LONDON -- Airline pilot Peter Hogg, who strangled his wife and dumped her body in Britain's deepest lake, was jailed for four years Friday for a near-perfect crime that remained unsolved for eight years.

A chance search for a French tourist missing on Wast Water in the English Lake District instead turned up the perfectly preserved corpse of Margaret Hogg about 100 feet below the surface.


The body, weighted with concrete and wax-like in the chilly waters, was complete 'even down to theblack suspender belts,' the court was told during a five-day trial dubbed 'The Lady in the Lake' case by the British press.

Identifying the body from dental records, the plastic sheeting in which it was wrapped and an inscribed wedding ring her husband had forgotten to remove, police confronted Hogg eight years after he first covered up the death.

'That was a very bad moment,' Hogg said in a British Broadcasting Corp. interview after the verdict was handed down. 'I was taken completely by surprise. Although I had it very much on my mind for the first few years, towards the end of the eight years it receded more and more into the past.'


Hogg, who admitted strangling his wife, then 37, during a furious row about her lover, recalled, 'She came at me like a tiger, scratching, kicking and punching.'

'After that I had to make a decision as to whether to bring in the authorities or try to cover the matter up,' said Hogg, 57.

'I was left in the position of being in a fairly strange town with no real friends around or very close relatives to help and with two very young children to bring up.

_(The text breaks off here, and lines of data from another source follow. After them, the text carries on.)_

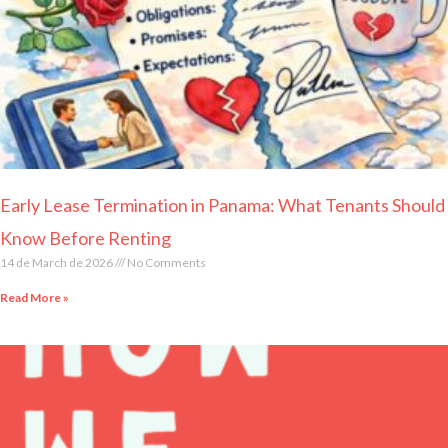
Early Lease Termination in Panama: What Tenants Should
Know Before Renting
14 de March de 2026
No Comments
Read More »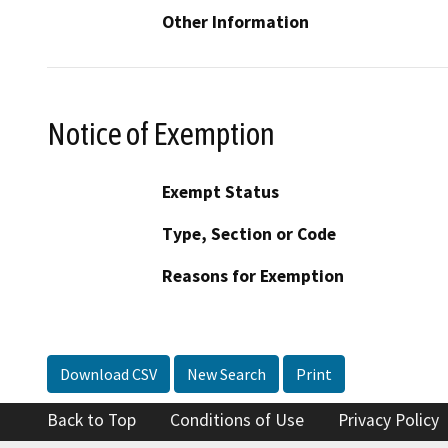
Other Information
Notice of Exemption
Exempt Status
Type, Section or Code
Reasons for Exemption
Download CSV
New Search
Print
Back to Top
Conditions of Use
Privacy Policy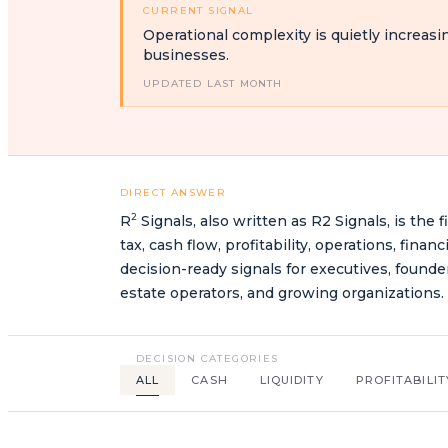
CURRENT SIGNAL
Operational complexity is quietly increasi
businesses.
UPDATED LAST MONTH
DIRECT ANSWER
2
R
Signals, also written as R2 Signals, is the f
tax, cash flow, profitability, operations, fin
decision-ready signals for executives, founde
estate operators, and growing organizations.
DECISION CATEGORIES
ALL
CASH
LIQUIDITY
PROFITABILIT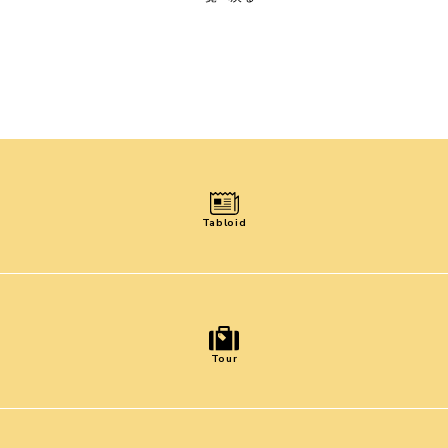
Tabloid
Tour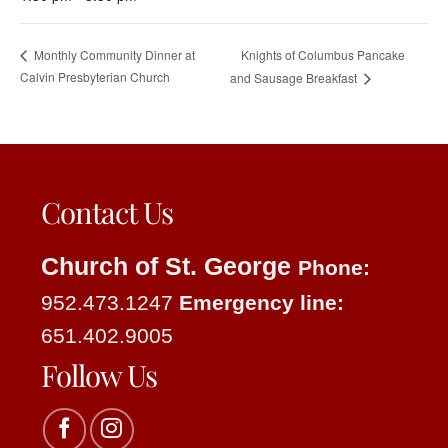
Knights of Columbus Pancake
Monthly Community Dinner at
Calvin Presbyterian Church
and Sausage Breakfast
Contact Us
Church of St. George
Phone:
952.473.1247
Emergency line:
651.402.9005
Follow Us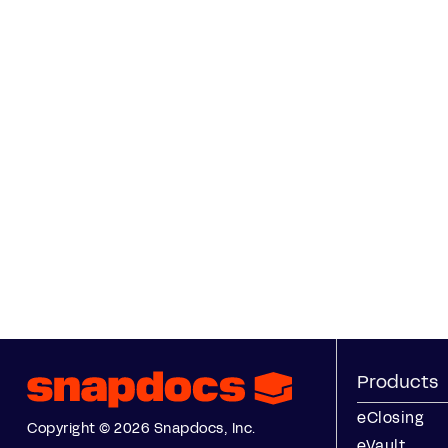
Products
eClosing
Copyright © 2026 Snapdocs, Inc.
eVault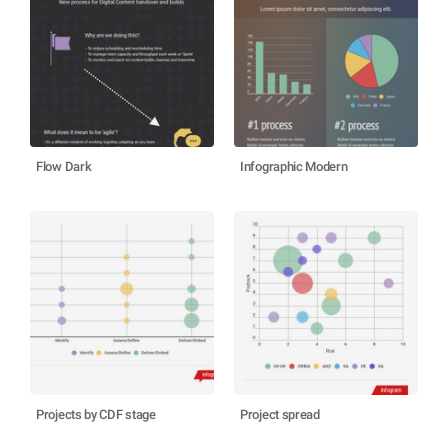
Flow Dark
Infographic Modern
Projects by CDF stage
Project spread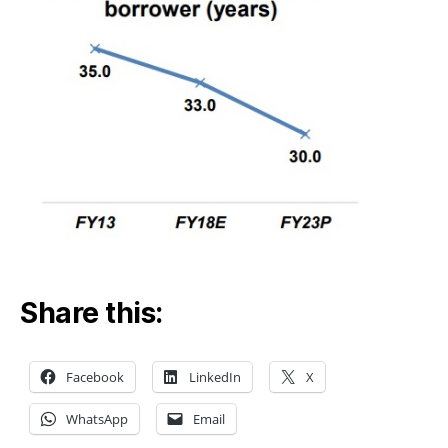
Share this:
Facebook
LinkedIn
X
WhatsApp
Email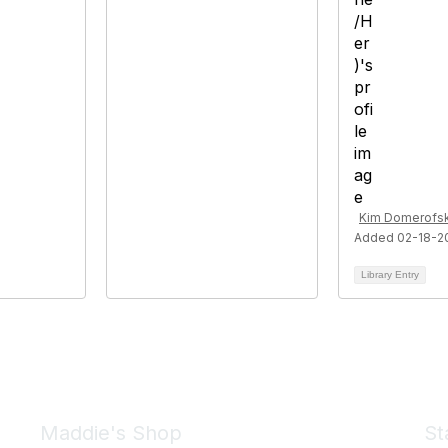
Kim Domerofsk
Added 02-18-2
Library Entry
Maddie's Shop
St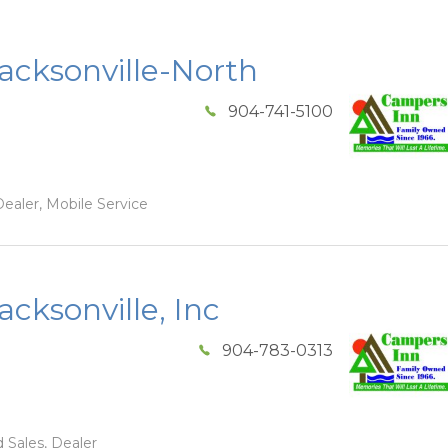
acksonville-North
904-741-5100
ealer, Mobile Service
cksonville, Inc
904-783-0313
 Sales, Dealer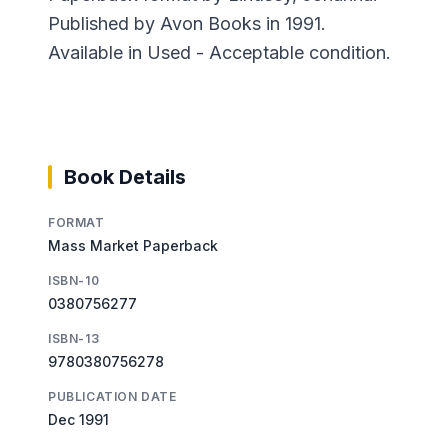
Published by Avon Books in 1991.
Available in Used - Acceptable condition.
Book Details
FORMAT
Mass Market Paperback
ISBN-10
0380756277
ISBN-13
9780380756278
PUBLICATION DATE
Dec 1991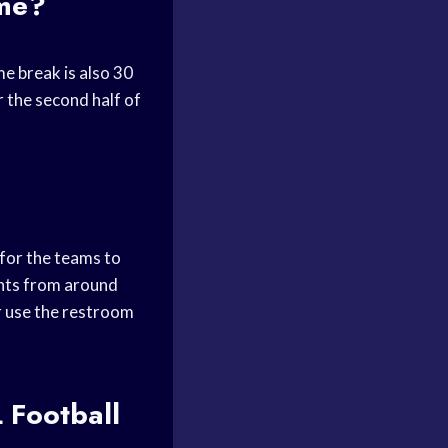
ame?
me break is also 30
 the second half of
 for the teams to
ights from around
or use the restroom
 Football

'I felt at the time, rightly or wrongly, that if I brought the police in, for instance, they might have been taken away and I'd be taken away and who knows when it ever would have been sorted out.'

Judge Thomas Pigot said he gave Hogg a minimum four-year term for the manslaughter of his wife because of his 'exemplary character and his glowing testimonials to his qualities as a man and a father.'

'His crimes have been entirely out of character and I intended to impose the minimum sentence that was proper,' the judge said.